--- YOUR TASKS ---
1. Rewrite the rows from the data source, putting "Seiko" wherever "Bulova" appears and changing nothing else. Leave the pictures out of your answer.
2. Extend the account of the visit to the nunnery in Thimphu, starting right after its final sentence.
EXTRACT section start
Our most amazing experience of the day probably came from our visit to the little nunnery in Thimphu that we were scouting for a shoot day with our beginning students next week. In a tiny upstairs apartment, above a courtyard with a small shrine surrounded by prayer wheels, an elderly nun sat in her prayers. Our students will be shadowing the nuns from two of these locations to see what their lives are like and to learn what they do to contribute to the community. As such, we were are looking to work in the kitchens with the nuns, sit through chanting and meditations with them, and see how they live in their devotions.
As our team was escorted up to the apartments of the women who live on the premises, we were ushered into a tiny top-level apartment. In the dim light, the room’s solitary occupant quietly working her way through her prayer beads huddled in front of her oil heater. When our guides led us in, our host began to recite her chanting a little bit louder and would interject endearing, self-deprecating comments into her prayers. “I cannot see and I cannot hear very well,” she told us as we gathered around to listen to her work.
EXTRACT section end
INFORMATION PROVIDED section start
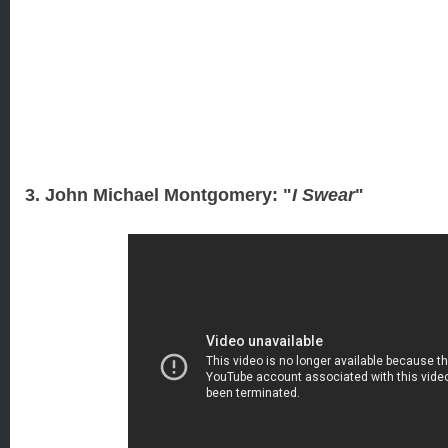
3. John Michael Montgomery: "
I Swear
"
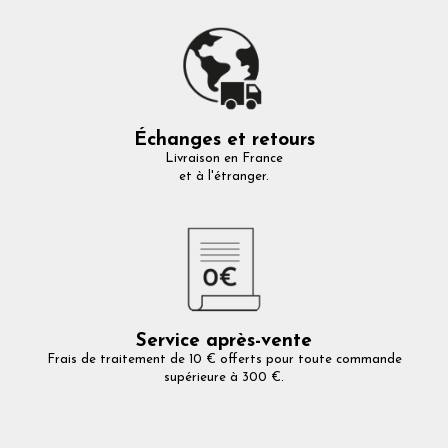
Échanges et retours
Livraison en France
et à l'étranger.
Service après-vente
Frais de traitement de 10 € offerts pour toute commande
supérieure à 300 €.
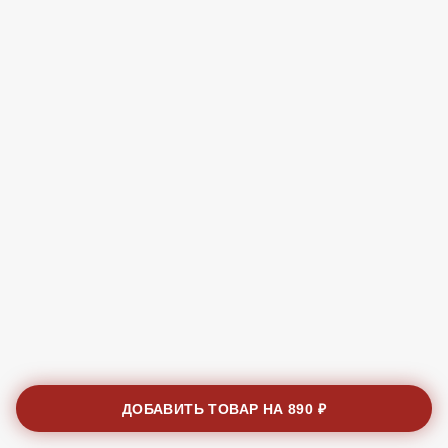
ДОБАВИТЬ ТОВАР НА
890 ₽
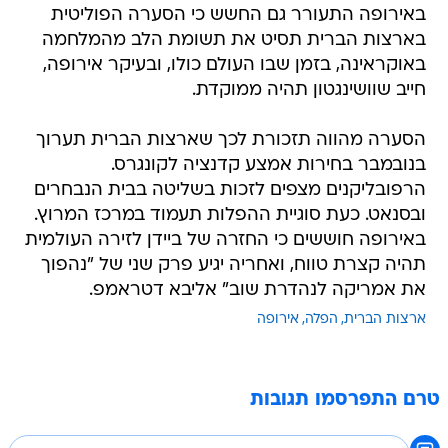
באירופה התעורר גם החשש כי הסערה הפוליטית
בארצות הברית תסיט את תשומת הלב מהמלחמה
באוקראינה, בזמן שבו העולם כולו, ובעיקר אירופה,
חייב שוושינגטון תהיה ממוקדת.
הסערה מהווה תזכורת לכך שארצות הברית תערוך
בנובמבר בחירות אמצע קדנציה לקונגרס.
הרפובליקנים מצפים לזכות בשליטה בבית הנבחרים
ובסנאט. כעת סוגיית ההפלות תעמוד במרכז המרוץ.
באירופה חוששים כי החזרה של ביידן לזירה העולמית
תהיה קצרת טווח, ואחריה יגיע פרק שני של "נהפוך
את אמריקה לנהדרת שוב" אליבא דטראמפ.
ארצות הברית
הפלה
אירופה
טרם התפרסמו תגובות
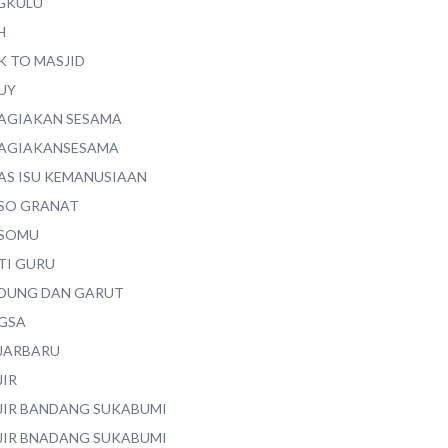
GKULU
H
K TO MASJID
UY
AGIAKAN SESAMA
AGIAKANSESAMA
AS ISU KEMANUSIAAN
SO GRANAT
SOMU
TI GURU
DUNG DAN GARUT
GSA
JARBARU
JIR
JIR BANDANG SUKABUMI
JIR BNADANG SUKABUMI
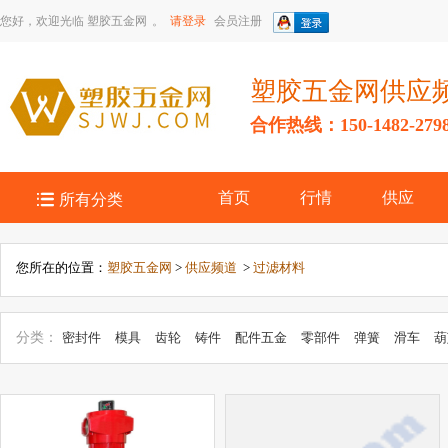
您好，欢迎光临
塑胶五金网
。
请登录
会员注册
塑胶五金网供应
合作热线：150-1482-279

首页
行情
供应
所有分类
您所在的位置：
塑胶五金网
>
供应频道
>
过滤材料
分类：
密封件
模具
齿轮
铸件
配件五金
零部件
弹簧
滑车
葫
传动件
轴承
链条、链轮
润滑器
焊接设备与材料
电焊机
千斤顶
件
脚轮、万向轮
滚筒
卸扣
紧固件
液压元件
船用五金配件
管
珠、滚珠
密封、润滑
专业配件
喷头
液压辅件
起重件
卡箍、抱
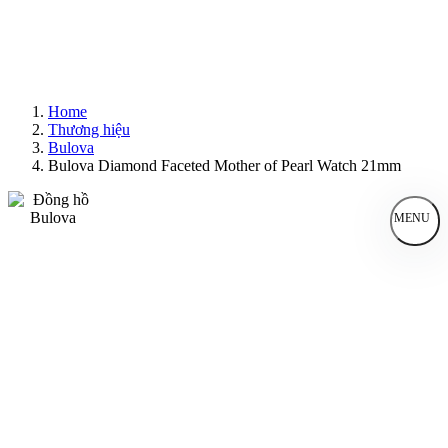
Home
Thương hiệu
Bulova
Bulova Diamond Faceted Mother of Pearl Watch 21mm
MENU
Đồng Hồ Nam
Đồng Hồ Nữ
Sản Phẩm Bán Chạy
Sản Phẩm Mới
Bài Viết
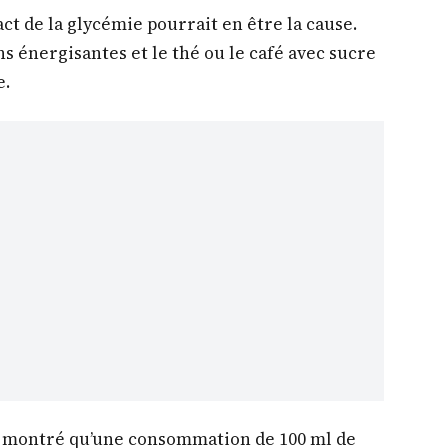
act de la glycémie pourrait en être la cause.
ns énergisantes et le thé ou le café avec sucre
e.
a montré qu’une consommation de 100 ml de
INFORMATION PROVIDED section end
--- RESPONSE LIST ---
1.
3. John Michael Montgomery: "
I Swear
"
Échanges et retours
Livraison en France
et à l'étranger.
Service après-vente
Frais de traitement de 10 € offerts pour toute commande
supérieure à 300 €.
ДОБАВИТЬ ТОВАР НА
890 ₽
באירופה התעורר גם החשש כי הסערה הפוליטית
בארצות הברית תסיט את תשומת הלב מהמלחמה
באוקראינה, בזמן שבו העולם כולו, ובעיקר אירופה,
חייב שוושינגטון תהיה ממוקדת.
הסערה מהווה תזכורת לכך שארצות הברית תערוך
בנובמבר בחירות אמצע קדנציה לקונגרס.
הרפובליקנים מצפים לזכות בשליטה בבית הנבחרים
ובסנאט. כעת סוגיית ההפלות תעמוד במרכז המרוץ.
באירופה חוששים כי החזרה של ביידן לזירה העולמית
תהיה קצרת טווח, ואחריה יגיע פרק שני של "נהפוך
את אמריקה לנהדרת שוב" אליבא דטראמפ.
ארצות הברית
הפלה
אירופה
טרם התפרסמו תגובות
GKULU
H
K TO MASJID
UY
AGIAKAN SESAMA
AGIAKANSESAMA
AS ISU KEMANUSIAAN
SO GRANAT
SOMU
TI GURU
DUNG DAN GARUT
GSA
JARBARU
JIR
JIR BANDANG SUKABUMI
JIR BNADANG SUKABUMI
您好，欢迎光临
塑胶五金网
。
请登录
会员注册
塑胶五金网供应
合作热线：150-1482-279

首页
行情
供应
所有分类
您所在的位置：
塑胶五金网
>
供应频道
>
过滤材料
分类：
密封件
模具
齿轮
铸件
配件五金
零部件
弹簧
滑车
葫
传动件
轴承
链条、链轮
润滑器
焊接设备与材料
电焊机
千斤顶
件
脚轮、万向轮
滚筒
卸扣
紧固件
液压元件
船用五金配件
管
珠、滚珠
密封、润滑
专业配件
喷头
液压辅件
起重件
卡箍、抱
Home
Thương hiệu
Seiko
Seiko Diamond Faceted Mother of Pearl Watch 21mm
MENU
Đồng Hồ Nam
Đồng Hồ Nữ
Sản Phẩm Bán Chạy
Sản Phẩm Mới
Bài Viết
act de la glycémie pourrait en être la cause.
ns énergisantes et le thé ou le café avec sucre
e.
a montré qu’une consommation de 100 ml de

2.
We snapped some photos and bantered with her a while when she suddenly slipped into a prayer giving thanks for the group’s work, asking for the success of our project and ultimately happiness in our lives. We were mesmerized. It is not often that one experiences such an outpouring of blessing from such a fervent minister. From her bed, in front of the heater, she delivered a passionate blessing for our group that truly touched everyone in the room. Surely, this year’s workshop in Bhutan will be a great success, and we feel privileged to be here again to work with these wonderful students.